Ancelotti, cosa accadde alla Juve: “Montero scese dal pullman per parlarmi. Mi disse: tu non capisci”
Carlo Ancelotti sa esattamente cosa fare con i suoi calciatori alla vigilia degli appuntamenti che contano: abbassare il livello di stress e ansia dei suoi giocatori. Perché sia lui che il Real sanno come si vince, in primis con la consapevolezza dei forti. Carletto urla raramente in campo: "Pensate che ascoltino di più se gridi? No. Più gridi, meno ascoltano". Un Ancelotti calmissimo ma anche flessibile, come non era all'inizio della sua carriera di tecnico: per farlo capire svela un episodio raccontato al tempo in cui sedeva sulla panchina della Juventus (un biennio, tra il 1999 e il 2001), con protagonisti Paolo Montero e Zinedine Zidane.
Ancelotti a inizio carriera: dogmatico come il suo maestro Sacchi
Il punto di partenza del discorso è quanto dogmatico fosse il suo approccio al mestiere di allenatore all'inizio e come adesso sia profondamente diverso: "Quando ho iniziato, non ero come oggi. Avevo un sistema che ho imparato al Milan da Arrigo Sacchi. Era il 4-4-2. E per questo ho rifiutato di avere Roberto Baggio al Parma perché voleva giocare col numero 10. Ho detto: ‘No, non gioco col numero 10'. Era uno dei migliori giocatori al mondo in quel momento e io mi rifiutavo di averlo perché volevo solo giocare con due attaccanti".
La svolta con Zidane alla Juventus
Se Carletto potesse tornare indietro… "Oggi direi: ‘Baggio, vieni a Parma e organizziamo la situazione'. Invece gli ho detto: ‘Ascolta, Roberto, non c'è spazio per te', e invece è andato al Bologna. È stato un errore e ho provato a cambiare idea quando sono andato alla Juventus. Avevo Zidane, e lui era il numero 10. Avrei dovuto metterlo a destra o a sinistra? Impossibile. Zidane è il giocatore più importante della mia squadra e lui deve essere il numero 10 e io devo adattarmi.
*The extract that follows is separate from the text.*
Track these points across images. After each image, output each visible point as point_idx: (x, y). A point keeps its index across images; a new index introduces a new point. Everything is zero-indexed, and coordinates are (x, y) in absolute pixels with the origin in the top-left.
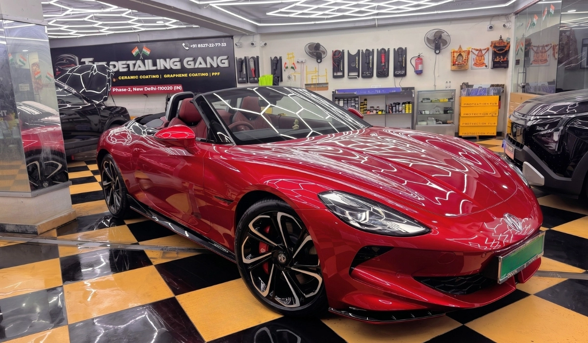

Da lì ho sempre preso in considerazione le caratteristiche dei giocatori per costruire il sistema".
Uno non vale uno, il confronto con Montero
Ancelotti capì che nello sport non sempre uno vale uno, e che essere flessibili e talora anche scendere a compromessi non strettamente calcistici è un'arte da padroneggiare bene se si vuole raggiungere i risultati più alti. E qui spuntano la Juve, Zidane e Montero: "Ci fu un'occasione alla Juventus in cui Zidane era in ritardo, ed eravamo sull'autobus in attesa di partire – racconta il 64enne tecnico emiliano al Times – Ho detto all'autista: ‘No, andiamocene'. Ma lui aveva paura e non si muoveva. Poi Paolo Montero è sceso dall'autobus per parlarmi. Gli ho detto: ‘Andiamo avanti, e poi ne parleremo'. Ma lui rispose: ‘Tu non capisci. Senza Zizou, non andremo da nessuna parte'. Quindi è allora che pensi: ‘Ok, ho bisogno di ascoltare questa cosa'. Così abbiamo aspettato".
Adattabilità, ragionevolezza e ovviamente la calma serena che è il suo punto di forza: "Il punto chiave è che ho molta passione, ma non sono ossessionato – spiega Ancelotti – Non sono ossessionato dal mio lavoro. Non lo sono mai stato, non per il calcio. Mi è piaciuto molto, come giocatore, ora come allenatore, ma non divento pazzo". Anche per questo Carletto ha vinto 6 Champions League, due da giocatore e quattro da allenatore. Un record che cercherà di accrescere sabato sera a Wembley.